Watch the agents think

Three specialized agents — Transaction Pattern, Asset Balance, Validation — work the problem in parallel, streaming their reasoning on the left and a structured summary on the right. The AI does the reconciliation; Sarah stays the decision-maker.

workspace / multi-agent-analysis
Multi-agent reasoning workspace with summary panel
14 impacted ETL jobs 126 failed mappings 5 downstream reports
04

Insights with evidence, not vibes

Findings come as hypotheses with confidence levels, sample sizes and p-values — the language a bank actually trusts. "Balances are misaligned after schema mapping" becomes a confirmed, measurable claim.

workspace / insights
Hypothesis and results panel with confidence metrics
05

Trust, built into every answer

Sarah asks a question in natural language; the workbench shows the exact SQL it ran and the sources it pulled from. Nothing is a black box — which is what makes an AI usable inside a regulated bank.

data-q&a / cited-answer
Data Q&A screen showing executed SQL and cited sources
+

Migrate legacy code without the dread

A side-by-side migration view converts Oracle PL/SQL to Snowflake or Postgres with an AI compatibility review and a timeline scrubber — so years of legacy logic don't have to be rewritten by hand.

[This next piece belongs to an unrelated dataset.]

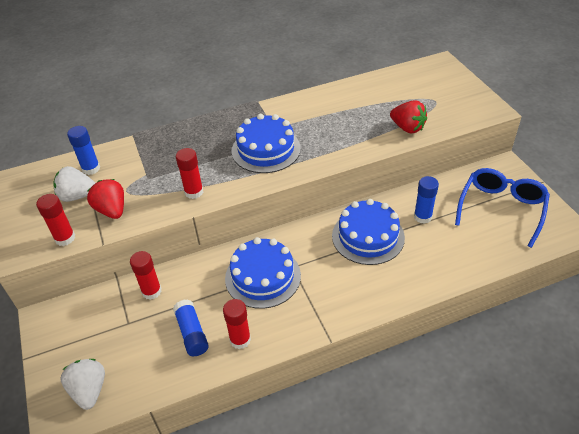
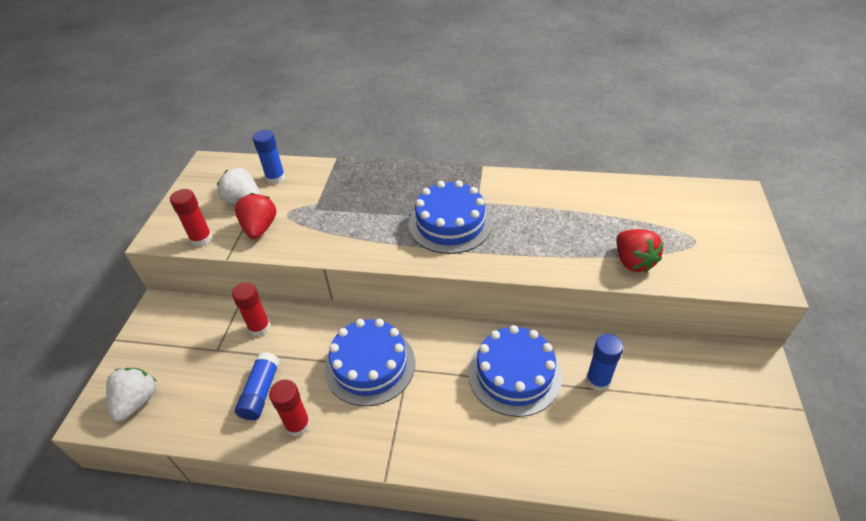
camera: 30 degrees right, 0 degrees up
(194, 192) = (344, 241): red glue stick -> none
(501, 209) = (712, 420): blue glasses -> none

migration-analysis / convert
Migration analysis with input, converted output and timeline
06 — THE OUTCOME

A concept sharp enough to fund the real thing.

As a proof-of-concept, success wasn't a shipped metric — it was conviction. The prototype gave stakeholders a tangible vision of an AI-native workbench worth investing in.

↓ TOOL SPRAWL

One surface

Collapsed incident triage, pipeline building, analysis, Q&A and migration into a single workbench instead of six tabs.

↑ TRUST

Auditable AI

Every AI output carries its SQL, sources and reasoning — clearing the bar for a regulated environment.

→ MOMENTUM

Bought-in vision

A walkthrough that let business stakeholders feel the future state and back deeper investment.

07 — WHAT I LEARNED

Designing for engineers taught me that calm is a feature.

The instinct with an AI product is to show how clever it is. The opposite was true here — Sarah trusted the workbench more when it did less talking and more showing: the SQL, the sources, the confidence. Restraint built credibility.

If I picked this up again, I'd pressure-test the agent hand-offs with real engineers and design the failure states — what the workbench says when an agent is wrong. That honesty is where enterprise trust is really won or lost.